Our server looked like Sally Hawkins from the movie Happy-Go-Lucky, which was a plus.

There was some frustration about the food arriving “family style.” It’s probably an efficient and economic way to run a kitchen, but the phrase “family style” always makes me shy nervously, like a horse reluctant to be saddled. You can’t really relax and be yourself as you’re forced to tuck into a quick succession of plates, and it’s hard to gauge how much food will make sense for the group’s appetite.

To me “family style” means my grandfather is still at the head of the table, throwing boiled potatoes at anyone who doesn’t listen to his very long list of enemies of the state who should be deprived of cooked meals.

But the experience was strongy good—very positive. We would go to Avec again.

The Publican? Mmm. The emphasis is, again, on meat—the menu doesn’t neglect fish, no, but the enormous portraits of Botero-scaled pigs tend to draw the unconscious to the wonderfully rich lineup derived from four-legged wildlife, especially pork. We ordered pork belly (excellent—pink and moist), beef and oyster pie, pork-and-duck rillette, with sides of brussels sprouts and escarole. Food was, again, served family-style, which means you can wind up glutted on meat if you don’t order carefully. But all that we ate was robust and unstintingly rich—Aldo, frankly, was in heaven, although my own tastes meant that we ruled out tripe and boudin noir.

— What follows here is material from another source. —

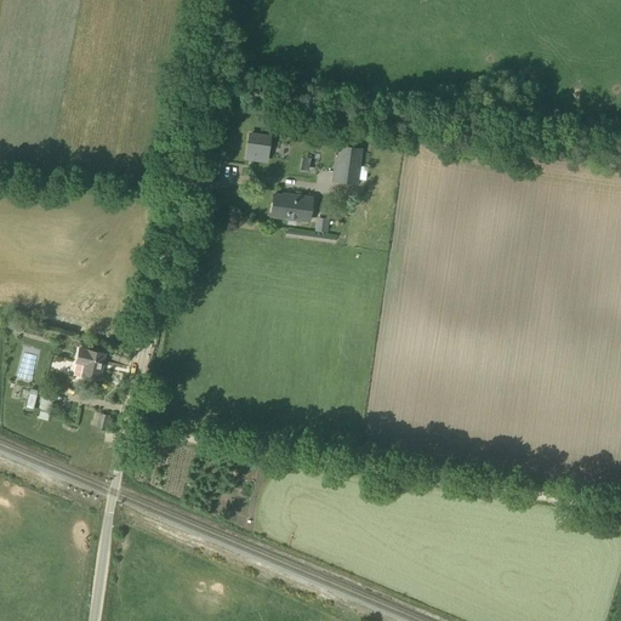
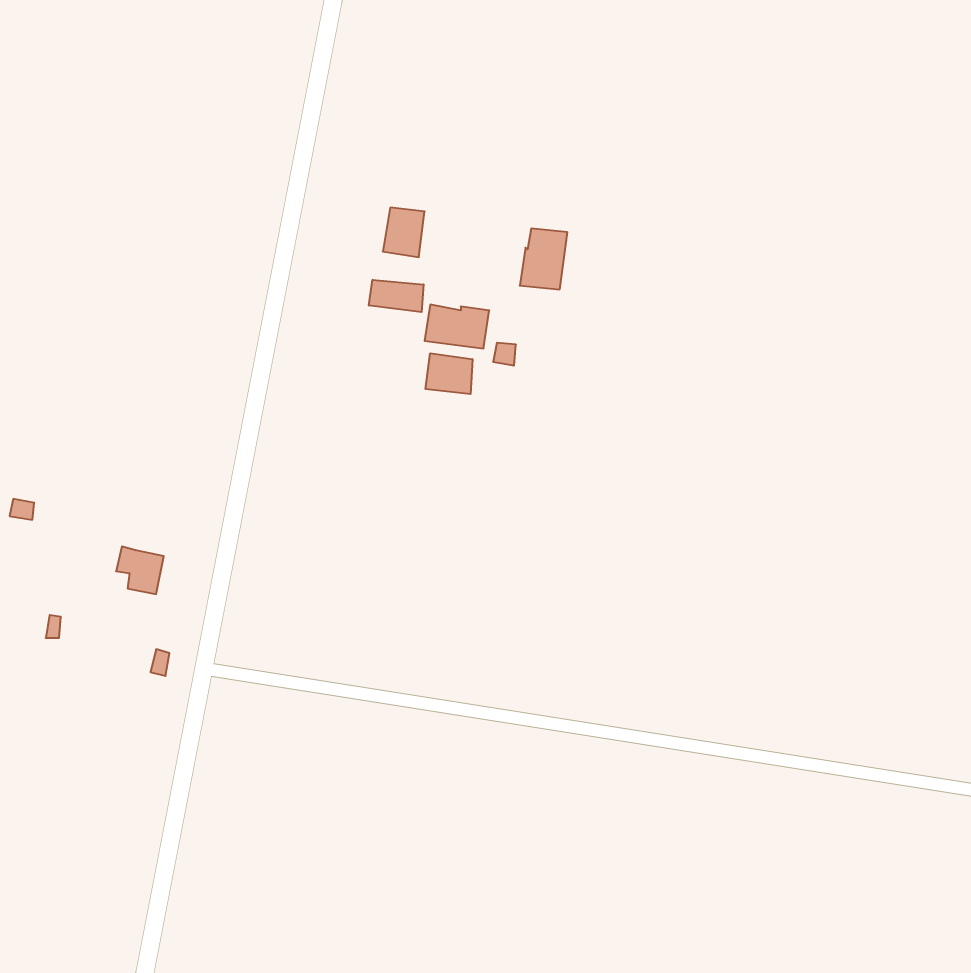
building: none -> [369,280,424,312]
building: none -> [426,353,472,394]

We drank a tempranillo reserva, El Retiro 2005. It was fruit-forward but, beyond that, not terribly interesting. However, I appreciated the wine stewardess bringing me samples of several wines so that I could taste before ordering a fresh bottle for the table.

Unlike the much more intimate Avec, though, the atmosphere at the Publican didn’t really agree with us: It’s designed as a beer hall, a cavernous space with most diners seated at long communal tables. There are also some booths, which may very well be comfortable, but looked oddly like stalls, and so made the diners in my mind resemble cattle at the trough. I’m not sure this setup would work in Manhattan, where people are almost maniacal about turf—especially in restaurants. I think Midwesterners, in general, are less worried about sharing open space: Chicago itself, after all, feels like a great level plain across which the towering buildings give each other breathing room. In fact, Aldo says the city makes him oddly vertiginous. He says he’s not used to seeing so much sky between such tall buildings.